ENUNCIADO DA TAREFA:
Diga se cada afirmação abaixo concorda com o texto sobre a nova filiação pela fé. Responda sim ou não e cite, entre aspas, as palavras do texto que decidem a questão.
1. A leitura de Efésios 2.1-10 desafia a pessoa a se filiar ao amor que liberta e transforma.
2. A nova filiação se dá a partir das obras.
3. A práxis é entendida como agir a partir do ser.

TEXTO FORNECIDO:
——

Isso também lembra a leitura de Efésios 2.1-10, que desafia a fazer a desfiliação do sistema desobediente à vontade liberadora de Deus e se filiar ao amor que liberta e transforma. A nova filiação se dá a partir da fé – do crer – na cruz/ressurreição desse “filho do ser humano” que se faz modelo de uma nova humanidade. Será que cremos o suficiente para nos irmanar com todas as pessoas que creem? Será que nossa fé está realmente direcionada para a transformação do mundo pela graça? Temos em Cristo a visão de que a missão é para o mundo e não apenas para nossa própria salvação? Da resposta que possamos dar a perguntas como essas é que surgirá uma nova práxis (agir a partir do ser) ou não. Esse compromisso de amor fará com que todas as pessoas possam ver a luz que vem de Cristo, e onde todas as pessoas possam se ver nessa luz.

——

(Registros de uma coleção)
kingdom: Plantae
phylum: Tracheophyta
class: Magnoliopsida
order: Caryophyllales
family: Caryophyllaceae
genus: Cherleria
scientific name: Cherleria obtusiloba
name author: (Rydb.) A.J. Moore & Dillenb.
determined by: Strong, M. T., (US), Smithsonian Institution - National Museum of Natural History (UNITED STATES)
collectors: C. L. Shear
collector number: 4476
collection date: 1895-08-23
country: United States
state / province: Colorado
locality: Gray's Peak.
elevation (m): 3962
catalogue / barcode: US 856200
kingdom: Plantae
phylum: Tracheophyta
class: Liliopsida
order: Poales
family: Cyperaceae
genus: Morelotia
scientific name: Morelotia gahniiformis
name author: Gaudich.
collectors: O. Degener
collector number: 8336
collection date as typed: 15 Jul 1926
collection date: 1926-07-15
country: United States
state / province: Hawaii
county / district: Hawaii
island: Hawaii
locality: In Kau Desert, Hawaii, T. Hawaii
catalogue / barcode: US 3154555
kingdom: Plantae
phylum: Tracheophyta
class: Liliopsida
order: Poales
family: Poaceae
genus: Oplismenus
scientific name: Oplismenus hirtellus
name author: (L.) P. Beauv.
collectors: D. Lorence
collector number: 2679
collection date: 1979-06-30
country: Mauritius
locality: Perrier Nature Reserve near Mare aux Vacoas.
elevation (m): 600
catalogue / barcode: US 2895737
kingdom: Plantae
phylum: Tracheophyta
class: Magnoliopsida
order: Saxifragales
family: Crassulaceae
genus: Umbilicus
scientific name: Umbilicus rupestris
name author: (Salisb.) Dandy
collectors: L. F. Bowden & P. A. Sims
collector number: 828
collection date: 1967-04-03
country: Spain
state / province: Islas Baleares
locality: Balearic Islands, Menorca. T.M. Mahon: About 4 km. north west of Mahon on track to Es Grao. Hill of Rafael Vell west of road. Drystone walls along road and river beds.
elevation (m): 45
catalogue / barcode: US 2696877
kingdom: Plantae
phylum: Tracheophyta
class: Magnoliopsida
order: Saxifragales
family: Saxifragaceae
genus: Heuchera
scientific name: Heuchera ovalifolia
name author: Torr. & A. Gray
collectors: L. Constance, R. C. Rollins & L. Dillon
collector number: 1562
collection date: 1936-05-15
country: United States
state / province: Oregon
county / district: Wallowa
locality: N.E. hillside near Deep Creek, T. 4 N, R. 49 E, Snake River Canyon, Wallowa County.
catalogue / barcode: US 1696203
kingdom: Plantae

——

RESOLUÇÃO:
1. Sim: "desafia a fazer a desfiliação do sistema desobediente à vontade liberadora de Deus e se filiar ao amor que liberta e transforma".
2. Não: "A nova filiação se dá a partir da fé".
3. Sim: "uma nova práxis (agir a partir do ser)".